Jojoba esters: A fraction of jojoba oil plus or minus solidified jojoba oil. One of the ingredients Dr. K uses to both thicken product and make it feel ohh so sexy.
PEG-100 stearate: This is one of Dr. K’s favorite heavy-lifting surfactants, making a body product stay lovely and not break into that expired-mayonnaise muck. It’s a molecule that keeps the peace between the oily and the watery by having one long oily arm (usually from palm oil) and one long watery arm (a water-friendly polymer used widely in the pharmaceutical industry)
Polysorbate 80: This is an old-school workhorse of many uses in the “surfactant” category - it’s even used in medicines that go inside the body! It’s used as an emulsifier in many handcrafters’ lotions. (Dr. K’s uses other emulsifiers in our lotions for terribly nerdy skinfeel reasons, however, despite that Polysorbate 80 is inexpensive.) While it doesn’t act as a detergent, it does still help oily stuff rinse away better than they’d rinse without it.
Propanediol: Another scary sounding one that really isn’t. This is similar to glycerin, and almost identical to another ingredient some manufacturers use called propylene glycol. However, the research that I’ve done indicates it’s both less toxic AND greener to produce than propylene glycol.
Sodium citrate: The version of citric acid that isn’t acidic anymore. Like citric acid, this is also used as a flavoring agent in foods. Dr. K uses it as a less-scary sounding and more natural little-sister chelator to Disodium or Tetrasodium EDTA in formulas that need help without dragging out the EDTA bazookas. (It’s also part of a secret awesome-sauce in some of the soaps.)
Sodium cocoyl isethionate: A naturally derived detergent (from coconut oil - hence “cocoyl”) that is so gentle that one supplier I know of calls this ingredient “BabyFoam.” It has a magic molecular shape that just doesn’t seem to be inclined to soak into the skin, therefore cleansing the top just like we want without any irritating deep dives. Note that not all detergents are non-irritating. One of the detergents that seems to be rough in this category is called “sodium laureth sulfate,” which is still pretty common in shampoo products.
Sodium hydroxide: Lye. This is the very caustic stuff that requires heavy-duty safety procedures that turns oil into soap! It breaks the oil into glycerin and soap molecules, and by the time the soap is completely made, there isn’t any lye left in it.
Sodium lauryl sulfoacetate: A detergent that you’ll most commonly see from handcrafters who make bubble-bath bombs, often shortened to “SLSa.” This one is a strange little ninja - it’s chemically very close to Sodium Lauryl Sulfate (AKA “SLS”), which gets a lot of hate as a rough detergent that’s even more common in current cosmetics (even toothpaste!) than sodium laurETH sulfate mentioned above. SLSa is gentler than SLS, even though it’s also pricier. Worth it for fab bubbles with less skin irritation.

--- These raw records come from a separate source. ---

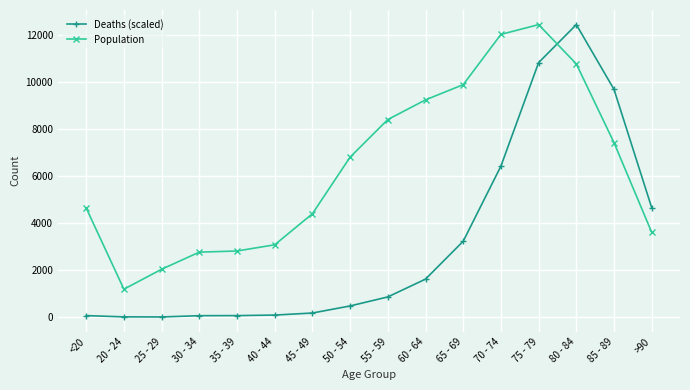

What is the lowest value of the Population series?

1191.0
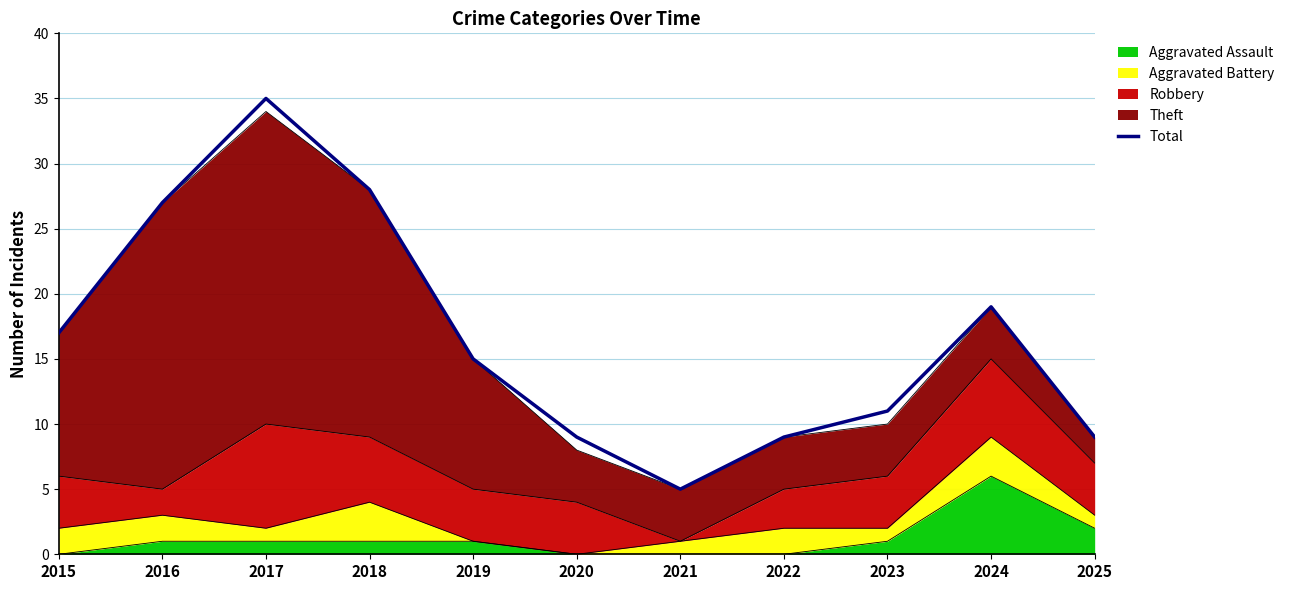

At which category does the chart reach its peak across all series?

2017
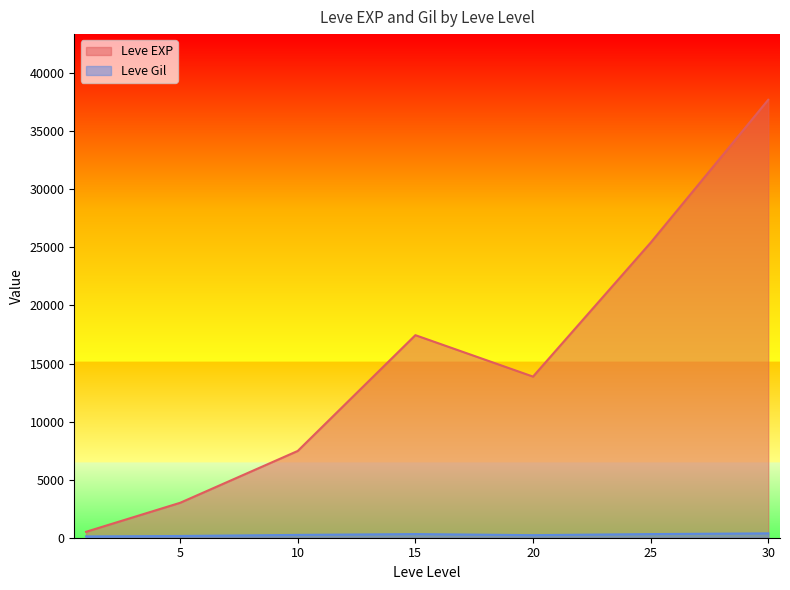

Where is the first local minimum for Leve Gil?

1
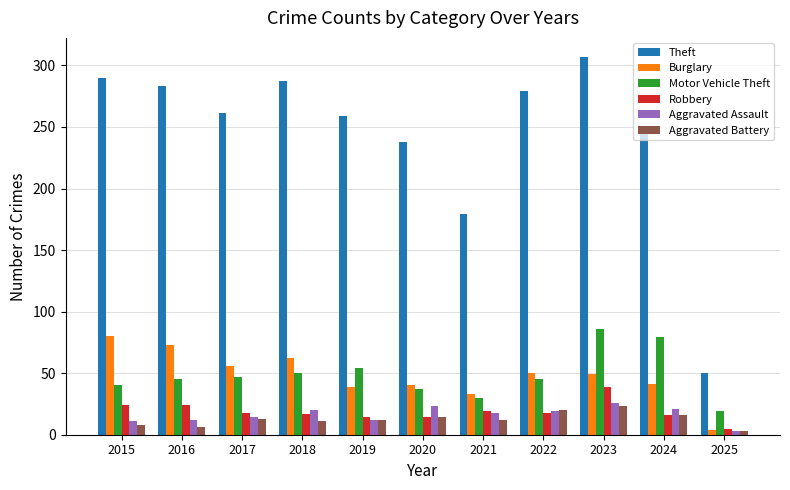

What is the spread (max minus min) of values at 2023?

284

Squalane: A lipid that is very skin-loving that is almost chemically identical to one of the compounds our body naturally produces (squalene). The squalane SkunkScrub uses is vegan. Commonly used in high-end beauty products.
Tocopherol: The fancy-pants name for Vitamin E. While it’s great for skin, Dr. K also uses it to keep products from going rancid. Double-duty ingredients make her madfire happy.